Veronicas are deciduous, meaning they’ll drop their leaves in the fall. The daffodils came up right through the Speedwell and next the poppies will have no trouble poping up through the creeping veronica or Speedwell. I know a lot about this Speedwell because I remember where I got it and the tag is stll in the plant. The Speedwell is from STEPABLES.®.  Frances Hopkins the founder and CEO says STEPABLES® are earth-friendly, easy-to-maintain perennials that take foot traffic. Happy anniversary to STEPABLES,®.  2010 is Stepables 10th year in business. Consider these plants for a lawn alternative or to fill between stepping stone paths.

Just about 5" tall

These tiny Iris are look like a miniature version of the familiar ones.

This time last year I showed you my tiny lonely, native Iris cristata ‘Tennessee White’ (Tennessee White Woods Iris) They are a perfect white iris, just about 5” tall. This year we have couple of dozen iris growing beside an old tree stump.

Fruit trees escaped late freezes. Pink peach blossom and white apple blossoms.

trial peach tree is in a container and overwintered well.
These apple trees are two and three years old. We may have fruit for the first time this year.

This amazing tulip is exactly half yellow and half red.

I’ve never seen a tulip like this and I didn’t see any like this last year, which was their first spring.

Long lasting, standing up in a day of some rough winds

A tulip that could have been missed in a sea of red and yellow tulips.

frost damaged but still creating a bright spot in the landscape.

Autumn Cheer’s lovely medium pink blooms add a splash of spirit to any landscape. Encore’s Autumn Cheer is a small azalea with single pink blooms. I have several Azaleas, but this little one is a standout.

New! Chinese Chives Are the devil in disguise

Really, these are garlic chives.

Here is what Renee has to say about Chinese chives:
“One of my favorite fresh herbs, Chinese chives, combines the flavor of garlic and the sweet oniony taste of chives in a perfect marriage. The 10 to 12 inch long, strappy flat leaves are scrumptious whenever you want a hint of garlic flavor without the fuss! Use fresh as they lose their savor when cooked. I snip them into ½ inch pieces to sprinkle over fresh salads or on top of most steamed vegetables or a plate of juicy sliced tomatoes. They are wonderful in potato or pasta salads, with scrambled eggs, or even deep fried to finish a rice dish. When your plants begin to bloom with pretty white flowers – break up and sprinkle the individual florets over salads for an ornamental and edible flower garnish.”
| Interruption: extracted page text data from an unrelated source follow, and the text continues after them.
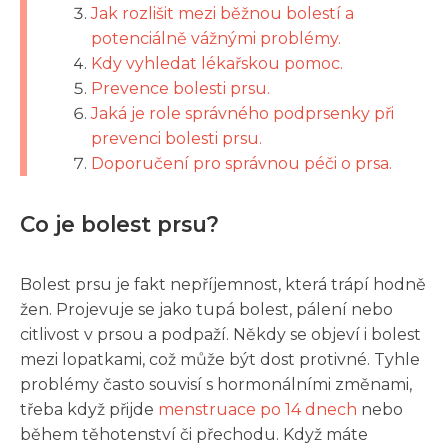
Jak rozlišit mezi běžnou bolestí a
potenciálně vážnými problémy.
Kdy vyhledat lékařskou pomoc.
Prevence bolesti prsu.
Jaká je role správného podprsenky při
prevenci bolesti prsu.
Doporučení pro správnou péči o prsa.
Co je bolest prsu?
Bolest prsu je fakt nepříjemnost, která trápí hodně
žen. Projevuje se jako tupá bolest, pálení nebo
citlivost v prsou a podpaží. Někdy se objeví i bolest
mezi lopatkami, což může být dost protivné. Tyhle
problémy často souvisí s hormonálními změnami,
třeba když přijde
menstruace po 14 dnech
nebo
během těhotenství či přechodu. Když máte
And I agree. They are everything Renee says. But there is more:

This is my story: After a lecture on herbs, the speaker said she had free samples of garlic chives for everyone. She had enough clumps to give to each of the 30 young and foolish beginning herb gardeners. She dug up these 30 fist fulls of garlic chives and wrapped them in plain newspaper to keep from getting our cars messy, she said. As I look back on this herbal exchange, I now believe the newspaper was meant to cover up the garlic chives. Sort of like the infamous plain brown wrapper. That way neighbors could not see what we were bringing into the neighborhoods. There would be no screaming or shouting or alerting the homeowners association plant police. And it also provided a cover up so no one would know she was herb trafficking in garlic chives.

To say that garlic chives are invasive, is an underestimate and should be punishable by law when people do not offer full dislosur. The plain truth is Chinese Chives are out to take over the world, one herb garden at a time.

In fact, this is how I started out on the herb speaker’s bureau. I volunteer to speak to herb gardener wannabes. After the lecture, I pass out free samples of Chinese Chives to all the attendees and their friends and families too.